Правда, был один случай вскоре после его приключения с воробьем. На новогодней елке, которую принес Дедушка Мороз, а мама с бабушкой нарядили, Севу заворожил именно красноголовый грибок с золотыми пупырышками. Он притаился на нижней ветке среди магазинных конфет в ярких фантиках. Из-за такой же прекрасной всамделишности, как сласти, он показался Севе поселившимся на елке еще с лета.
Сева выбрал минуту, когда никого рядом не было, и сорвал эту аппетитную штуку. Сева сразу откусил захрустевшую стеклом кумачовую шляпку, оказавшуюся полной быстрой рдяной жидкости, которая с резкой болью вдруг закапала у него изо рта на пол...
А живые грибы на прилавке Сева хорошо запомнил, когда по знакомству с Витькой его осенью взял Юрка и другие большие ребята воровать семечки на Бутырском рынке.
Семечки продавали около картошки за хибарками магазинов в рядах с навесами. Над бледными россыпями хрустящих тыквенных и чернявой дробью подсолнухов хозяйничали румяные женщины в фартуках поверх телогреек. С мерными стаканчиками в руках, они сами призывали всех пробовать и, может быть, покупать свой товар. Так что воровать было, видимо, не очень страшно.
Заведывали этим старшие пацаны, а Витьке с Севой за кучей пустых бочек они насыпАли -- на сохранение -- добычу за пазухи, чтобы самих не зашухарили.
Кто-нибудь из пацанов плевал на ладони и, намазав их слюнями, по очереди подходил к новой тетеньке.

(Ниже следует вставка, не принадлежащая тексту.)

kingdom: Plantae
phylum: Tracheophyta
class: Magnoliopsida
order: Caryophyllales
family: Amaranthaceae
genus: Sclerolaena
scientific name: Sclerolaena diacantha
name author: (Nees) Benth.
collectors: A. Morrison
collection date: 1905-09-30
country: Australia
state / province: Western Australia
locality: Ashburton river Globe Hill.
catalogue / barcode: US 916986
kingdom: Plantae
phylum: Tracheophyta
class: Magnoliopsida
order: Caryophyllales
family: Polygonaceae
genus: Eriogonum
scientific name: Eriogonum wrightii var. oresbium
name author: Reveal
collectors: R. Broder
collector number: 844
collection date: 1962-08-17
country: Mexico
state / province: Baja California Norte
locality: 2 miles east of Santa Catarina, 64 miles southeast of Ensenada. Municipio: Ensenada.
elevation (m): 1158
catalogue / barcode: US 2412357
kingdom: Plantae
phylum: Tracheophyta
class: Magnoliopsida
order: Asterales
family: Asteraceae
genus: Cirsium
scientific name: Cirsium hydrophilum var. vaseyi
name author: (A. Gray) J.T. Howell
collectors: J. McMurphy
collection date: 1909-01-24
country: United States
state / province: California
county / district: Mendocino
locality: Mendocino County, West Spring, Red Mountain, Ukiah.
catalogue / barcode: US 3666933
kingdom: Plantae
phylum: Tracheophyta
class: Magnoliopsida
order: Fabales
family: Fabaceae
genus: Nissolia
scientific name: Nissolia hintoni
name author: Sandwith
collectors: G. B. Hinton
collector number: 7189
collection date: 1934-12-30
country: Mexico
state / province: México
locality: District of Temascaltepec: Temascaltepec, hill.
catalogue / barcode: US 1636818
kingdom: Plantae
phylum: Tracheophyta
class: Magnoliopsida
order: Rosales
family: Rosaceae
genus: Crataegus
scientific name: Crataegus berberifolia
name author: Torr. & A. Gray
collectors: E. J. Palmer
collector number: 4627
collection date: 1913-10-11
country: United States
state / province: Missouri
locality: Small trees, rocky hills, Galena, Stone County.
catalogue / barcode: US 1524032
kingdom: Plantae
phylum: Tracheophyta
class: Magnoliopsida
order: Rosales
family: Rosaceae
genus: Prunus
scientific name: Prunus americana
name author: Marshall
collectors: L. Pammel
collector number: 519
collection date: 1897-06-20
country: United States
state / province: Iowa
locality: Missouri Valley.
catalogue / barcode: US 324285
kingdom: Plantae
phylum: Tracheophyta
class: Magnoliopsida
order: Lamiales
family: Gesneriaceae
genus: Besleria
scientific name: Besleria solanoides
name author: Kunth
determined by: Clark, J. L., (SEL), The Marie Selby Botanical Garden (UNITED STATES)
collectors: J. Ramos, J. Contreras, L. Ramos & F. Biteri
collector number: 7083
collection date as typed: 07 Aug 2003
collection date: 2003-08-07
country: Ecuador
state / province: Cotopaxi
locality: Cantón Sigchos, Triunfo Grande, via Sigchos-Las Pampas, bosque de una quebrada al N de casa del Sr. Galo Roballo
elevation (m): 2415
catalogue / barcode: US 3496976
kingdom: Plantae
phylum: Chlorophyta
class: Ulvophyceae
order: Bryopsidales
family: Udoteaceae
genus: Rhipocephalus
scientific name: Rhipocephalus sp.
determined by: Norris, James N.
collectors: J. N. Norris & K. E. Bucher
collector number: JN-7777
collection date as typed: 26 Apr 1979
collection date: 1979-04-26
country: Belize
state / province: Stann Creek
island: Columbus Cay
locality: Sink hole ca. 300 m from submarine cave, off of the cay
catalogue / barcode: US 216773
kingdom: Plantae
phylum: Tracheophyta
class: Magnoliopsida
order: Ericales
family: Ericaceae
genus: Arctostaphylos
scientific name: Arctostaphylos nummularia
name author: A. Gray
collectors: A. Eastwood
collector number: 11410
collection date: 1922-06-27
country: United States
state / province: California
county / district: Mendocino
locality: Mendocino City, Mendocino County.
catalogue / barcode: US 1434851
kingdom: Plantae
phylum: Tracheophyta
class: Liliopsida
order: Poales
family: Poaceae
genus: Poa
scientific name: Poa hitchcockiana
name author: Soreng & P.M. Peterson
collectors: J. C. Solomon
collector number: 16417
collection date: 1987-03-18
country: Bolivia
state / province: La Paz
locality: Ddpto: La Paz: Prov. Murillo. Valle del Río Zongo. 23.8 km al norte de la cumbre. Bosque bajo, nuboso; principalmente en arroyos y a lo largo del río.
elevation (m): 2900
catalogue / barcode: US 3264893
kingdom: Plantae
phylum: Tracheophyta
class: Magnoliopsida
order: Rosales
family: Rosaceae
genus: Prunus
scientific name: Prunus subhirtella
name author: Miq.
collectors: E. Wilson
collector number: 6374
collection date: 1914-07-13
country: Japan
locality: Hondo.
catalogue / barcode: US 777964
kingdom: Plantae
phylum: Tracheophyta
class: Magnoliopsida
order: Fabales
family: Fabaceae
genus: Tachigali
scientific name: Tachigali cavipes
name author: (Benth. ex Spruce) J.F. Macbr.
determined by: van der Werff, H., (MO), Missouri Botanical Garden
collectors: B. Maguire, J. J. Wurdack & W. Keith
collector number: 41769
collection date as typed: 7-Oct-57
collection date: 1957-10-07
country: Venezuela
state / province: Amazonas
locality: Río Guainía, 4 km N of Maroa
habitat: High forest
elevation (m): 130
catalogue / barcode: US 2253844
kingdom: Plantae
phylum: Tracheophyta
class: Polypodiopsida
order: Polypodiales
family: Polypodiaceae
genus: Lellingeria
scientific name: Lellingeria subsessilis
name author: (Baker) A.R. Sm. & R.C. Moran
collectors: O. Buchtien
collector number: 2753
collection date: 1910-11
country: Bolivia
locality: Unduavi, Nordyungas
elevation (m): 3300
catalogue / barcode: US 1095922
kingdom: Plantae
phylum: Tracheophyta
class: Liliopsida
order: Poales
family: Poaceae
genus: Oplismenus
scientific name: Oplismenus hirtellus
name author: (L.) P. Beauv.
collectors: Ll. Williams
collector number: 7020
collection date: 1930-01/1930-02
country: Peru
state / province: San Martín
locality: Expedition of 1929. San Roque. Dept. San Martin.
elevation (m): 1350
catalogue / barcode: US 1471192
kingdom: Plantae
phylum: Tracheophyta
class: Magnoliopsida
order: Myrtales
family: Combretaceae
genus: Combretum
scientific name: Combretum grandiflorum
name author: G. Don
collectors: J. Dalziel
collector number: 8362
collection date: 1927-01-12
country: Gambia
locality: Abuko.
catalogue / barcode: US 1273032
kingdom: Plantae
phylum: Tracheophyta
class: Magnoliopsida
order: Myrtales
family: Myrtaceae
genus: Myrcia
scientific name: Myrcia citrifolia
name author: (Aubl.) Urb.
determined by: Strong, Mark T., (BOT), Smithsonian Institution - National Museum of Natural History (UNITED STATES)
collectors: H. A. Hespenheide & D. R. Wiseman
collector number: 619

Он крепко клал руки на кучу семечек и спрашивал:
— Горячие?
Потом аккуратно убирал облипшие дармовыми семечками ладони в карманы:
— У-у, нет! Холодные...
Вот и весь грабеж.
Семечки во дворе поголовно любили, даже мужчины грызли их бесперебойными горстями, пренебрегая курением. Из-за постоянного лузганья вокруг казалось, что люди запасают семечки мешками. Да, наверное, дома у всех семечек было вдоволь, потому что даже у Севиной бабушки, со вставными зубами, они всегда имелись в жестяной коробке с надписью “Монпансье”.
Странно, что на ворованные семечки их шайка на рынке набрасывалась, будто грызли впервые. Как только набиралась пригоршня-другая, ребята, толкаясь, лезли к ним с Витькой на животы и нервно сгрызали улов.
Потом наступил шухер, а за ним — атас. Кто-то из стоящих на шухере отчаянно засвистел, словно чужие голубятники угоняли его стаю. Витьку с пацанами из-за бочек ветром сдуло. Сева опомнился, только когда рядом с ним вырос дядька в усах, в белом фартуке, с гирей в руке. Он глянул пацанам вслед и запаленно сказал:
— Такие вот и у меня груши крали.
Он взял Севу за ухо и повел как на прицепе. Сева только и видел тяжелую гирю в другой его руке. Дядя завел Севу за свой прилавок у центрального белокаменного здания рынка с крышей низенького теремка. Поставил гирю на весы, отпустил ухо Севы. Сдернул с него кепку и спрятал себе в карман:
— Чтоб не сбежал.
Сева, покраснев лицом сильнее надранного уха, стал выкладывать к весам из-за пазухи остатки семечек. Для верности он высвободил из-за пояса опустевшую рубаху и тихо потряс полами. Но дядька небрежно смахнул эти семечки наземь.
— Как закончу, к отцу пойдем, — сказал продавец, окая.
— У меня только мама и бабушка.
Дядя, погладив седоватые усы, внимательно посмотрел на Севу.
Он начал продавать свои груши, водружая их горку на одну из железных мисок весов так, чтобы другая, с гирей, уравнивалась с первой носиками-уточками.
Рядом с медвяными грушевыми бочонками у него лежали кучки грибов, на обязательную особицу каждая. Грибы были выдающими чудесами природы. Как маленькие деревья с нежными стволами, они носили причудливые головные уборы. Как цветы, они исхитрились в застывших движениях по своим характерам.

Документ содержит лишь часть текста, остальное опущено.